We asked couples and substance use experts how to navigate changes in tolerance for drinking within a relationship.
Find a new route for a connection
Davidson, who now lives in Redmond, Washington, never smacks people on the dramatic rock bottom, but at age 40 she quit forever and is now working as a drinking coach.
She slept well and felt uneasy or fog free, but worried that her new drinking might hurt her marriage. “It was scary for me to stop drinking because I wondered how we were going to connect,” she said.
Studies on alcohol and marital well-being suggest that couples who abstain and drink heavily suggest that couples who drink couples tend to report comparable relationship satisfaction.
But there can be problems, says Kenneth Leonard, director of Buffalo's Clinical Institute, where one partner drinks regularly and the other has been studying the topic for decades. That biased dynamic can lead to increased relationship dissatisfaction and the likelihood of divorce.
The reason likely is complicated, he said, but that couples often drink to connect slowly and may initially lose it at a certain cost. Even if neither party has substance use issues, people often don't realize how stained alcohol is ingrained in their relationship, experts said.
Julie Craft, a licensed marriage and family therapist and co-author of the “Mindfulness Workbook for Addiction,” said the main advantage of “serene and strange movements” and abstinence challenges like Dry January, is that they provide opportunities for self-reflection.
“Do I use alcohol to relieve stress?” she said. “Do I feel like I'm using it to connect with my partner? Do I use it to avoid my partner?” One of the first things she discusses is discussing with a couple who are trying to make changes. It's about brainstorming these spaces and ways to meet your needs.
Davidsons found a connection point that was not accompanied by alcohol, including going to a local cafe on Saturday night to watch live music.
Arthur Tinsley, 41, from Oxfordshire, England, was also afraid that drinking would change his marriage. Although he grew up immersed in British pub culture, in recent years he and his wife have both experienced long-term abstinence, critically looking at their drinking habits.
Sitting together in a lovely restaurant and sharing a bottle of wine was one of his most precious activities. “All the established, habitual ways we are partners have had to change, or are in the process of change,” he said.
What date will they depend on now? “It's going to sound really boring,” he said, “but we're going for a walk.”
Connect with your “why”
When one or both partners work with couples who want to ease or stop drinking, Laura Heck, a licensed marriage and family therapist based in Bend, Oregon, emphasizes the importance of understanding why things are making a difference.
“Each person has to connect with their 'why',” Heck said. She provided her relationship as an example. Her husband stopped drinking a few years ago due to his heart condition. Heck has also abstained like this recently, but not for him.
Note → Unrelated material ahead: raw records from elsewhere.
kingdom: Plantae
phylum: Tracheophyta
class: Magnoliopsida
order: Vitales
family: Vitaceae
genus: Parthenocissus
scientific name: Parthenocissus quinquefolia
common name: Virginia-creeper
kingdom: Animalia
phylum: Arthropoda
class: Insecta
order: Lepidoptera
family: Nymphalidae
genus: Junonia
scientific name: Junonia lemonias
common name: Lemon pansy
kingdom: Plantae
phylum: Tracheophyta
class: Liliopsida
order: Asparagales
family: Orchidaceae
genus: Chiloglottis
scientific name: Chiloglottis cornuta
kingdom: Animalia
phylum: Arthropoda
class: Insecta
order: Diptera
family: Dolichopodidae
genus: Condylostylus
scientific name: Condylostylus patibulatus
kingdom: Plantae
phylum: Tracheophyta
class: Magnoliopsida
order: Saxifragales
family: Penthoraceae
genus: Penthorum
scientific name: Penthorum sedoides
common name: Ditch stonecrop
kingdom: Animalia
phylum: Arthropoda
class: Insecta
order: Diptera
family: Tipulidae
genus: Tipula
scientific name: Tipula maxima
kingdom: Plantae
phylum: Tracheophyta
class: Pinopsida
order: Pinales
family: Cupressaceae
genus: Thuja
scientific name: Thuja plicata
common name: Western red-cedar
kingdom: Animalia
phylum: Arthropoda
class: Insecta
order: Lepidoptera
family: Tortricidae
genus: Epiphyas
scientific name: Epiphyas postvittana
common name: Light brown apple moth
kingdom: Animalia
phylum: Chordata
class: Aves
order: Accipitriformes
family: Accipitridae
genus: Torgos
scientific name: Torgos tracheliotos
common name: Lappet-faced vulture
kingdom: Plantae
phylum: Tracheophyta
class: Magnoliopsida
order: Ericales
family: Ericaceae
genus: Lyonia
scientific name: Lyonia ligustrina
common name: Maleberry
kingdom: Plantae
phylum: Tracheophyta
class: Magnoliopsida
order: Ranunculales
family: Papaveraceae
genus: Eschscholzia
She not only wants to understand better how drinking has become a habit for her, but she also wants to improve the Marathon Times.
Experts also emphasize that partners cannot force change on each other.
“One thing we remind is that their journey is their own,” said Andrea Pain, executive director of Moderation Management, a nonprofit that runs peer support groups for those who want to cut back on drinking. “I have set this new intention for myself, so no one can expect to change what they're doing.”
The Davidsons admit they are lucky. Their marriage was fundamentally healthy before Davidson stopped drinking, she said, and Davidson never felt threatened by her decision, and he refused to derail her efforts.
They found their rhythm. Davidson has been drinking moderately, Davidson is calm. “The way I think about it doesn't mean that if I decide to become a vegetarian, then that doesn't mean that Mike must be a vegetarian either,” she said. “But he certainly won't take me to the steakhouse.”